ウェーレインは今年始めにマイアミで行われた「レース・オブ・チャンピオンズ」に出場し、レース中に派手に横転。その際に背中を痛め、冬のバルセロナテスト第1週の参加を取り止めた。
それでも翌週のテストはしっかり走り、開幕戦も初日フリー走行には出場した。それが二日目になって、突然の欠場発表である。そのためメルボルンでは、「背中痛が完治していないからではないか」という憶測が飛び、ウェーレインに対してもその質問が出たが、本人は完全否定だった。

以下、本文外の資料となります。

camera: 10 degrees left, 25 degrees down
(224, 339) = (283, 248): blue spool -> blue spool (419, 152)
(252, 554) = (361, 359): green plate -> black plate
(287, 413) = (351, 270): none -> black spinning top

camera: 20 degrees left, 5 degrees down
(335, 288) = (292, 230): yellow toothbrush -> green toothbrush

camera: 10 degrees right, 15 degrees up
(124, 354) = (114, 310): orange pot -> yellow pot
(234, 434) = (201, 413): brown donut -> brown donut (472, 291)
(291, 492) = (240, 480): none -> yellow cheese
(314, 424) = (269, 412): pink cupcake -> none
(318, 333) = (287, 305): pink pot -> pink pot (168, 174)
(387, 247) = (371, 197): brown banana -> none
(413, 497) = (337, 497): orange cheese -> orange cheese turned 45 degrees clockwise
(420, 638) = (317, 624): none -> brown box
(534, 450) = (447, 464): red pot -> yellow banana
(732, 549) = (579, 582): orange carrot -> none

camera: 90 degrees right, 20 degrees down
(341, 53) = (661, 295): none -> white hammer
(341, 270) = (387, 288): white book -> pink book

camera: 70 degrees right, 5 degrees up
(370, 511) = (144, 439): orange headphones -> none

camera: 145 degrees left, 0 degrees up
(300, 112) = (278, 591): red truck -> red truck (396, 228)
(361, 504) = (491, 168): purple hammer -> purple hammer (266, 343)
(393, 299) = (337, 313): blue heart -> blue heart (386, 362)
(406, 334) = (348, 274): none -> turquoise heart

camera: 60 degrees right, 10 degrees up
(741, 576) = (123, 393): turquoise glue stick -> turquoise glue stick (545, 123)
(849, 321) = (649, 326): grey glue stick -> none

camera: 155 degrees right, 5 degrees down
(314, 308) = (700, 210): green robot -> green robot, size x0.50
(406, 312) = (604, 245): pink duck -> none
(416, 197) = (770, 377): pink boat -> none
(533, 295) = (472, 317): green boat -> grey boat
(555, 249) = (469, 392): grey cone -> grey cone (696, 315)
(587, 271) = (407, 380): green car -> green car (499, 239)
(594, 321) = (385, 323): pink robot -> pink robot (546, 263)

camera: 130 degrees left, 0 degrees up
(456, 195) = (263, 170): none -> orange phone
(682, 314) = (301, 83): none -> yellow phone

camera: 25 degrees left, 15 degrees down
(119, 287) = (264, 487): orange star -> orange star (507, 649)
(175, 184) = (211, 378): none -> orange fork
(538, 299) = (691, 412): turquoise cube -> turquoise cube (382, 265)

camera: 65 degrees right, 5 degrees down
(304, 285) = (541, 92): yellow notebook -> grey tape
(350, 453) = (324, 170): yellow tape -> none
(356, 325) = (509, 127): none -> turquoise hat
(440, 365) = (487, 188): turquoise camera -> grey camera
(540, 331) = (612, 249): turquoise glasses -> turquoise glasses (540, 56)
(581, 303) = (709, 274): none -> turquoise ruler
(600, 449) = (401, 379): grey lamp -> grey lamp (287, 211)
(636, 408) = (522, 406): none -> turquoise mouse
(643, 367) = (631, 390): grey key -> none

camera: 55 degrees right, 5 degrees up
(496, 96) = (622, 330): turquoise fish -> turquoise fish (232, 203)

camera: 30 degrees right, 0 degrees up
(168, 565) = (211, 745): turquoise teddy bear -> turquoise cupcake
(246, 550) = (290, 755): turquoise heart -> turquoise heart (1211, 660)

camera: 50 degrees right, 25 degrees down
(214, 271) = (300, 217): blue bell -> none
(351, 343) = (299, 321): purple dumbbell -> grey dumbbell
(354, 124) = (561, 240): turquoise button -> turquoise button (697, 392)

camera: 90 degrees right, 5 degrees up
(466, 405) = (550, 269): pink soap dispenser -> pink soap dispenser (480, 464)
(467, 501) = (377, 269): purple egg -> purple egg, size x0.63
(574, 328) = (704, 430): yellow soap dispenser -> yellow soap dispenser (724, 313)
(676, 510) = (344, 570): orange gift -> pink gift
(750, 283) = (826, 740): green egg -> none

「しかし」と、某F1チームのスポーティング・ディレクターは言う。「あくまで一般論として聴いてほしいが、レーシングドライバーが『体力がない』という理由でレース出場をあきらめるとは考えにくい。しかもテストでは、レース距離以上の周回をこなしていた。その上、開幕戦のアルバートパークは、カタルーニャサーキットほど体力的にきつくない。背中痛がぶり返したと見るのが、妥当なんじゃないかな」
一方ではアントニオ・ジョビナッツィを推すフェラーリが、パワーユニット代金をさらにディスカウントすることで、メルセデスからシートを奪ったという説もある。
なかなかうがった見方だが、ザウバーの内部事情に詳しい関係者の話では、「契約上、それはむずかしい」とのことだ。その人物は、「パスカルの性格からしても、自分から『体力がないから』と欠場を申し入れるのはありえない」と言っていた。
ウェーレインのように事故に遭わなくても、ドライバーにとって背中痛、腰痛は職業病であり、特に近年のフォーミュラカーのドライビングスタイルはその症状を悪化させやすい。
決して口には出さないが、しつこい痛みに悩むドライバーは少なくない。ウェーレインはバーレーンも欠場が濃厚で、代役のジョビナッツィが開幕戦に続いて好走するようだと、その立場はいっそう微妙なものになりそうだ。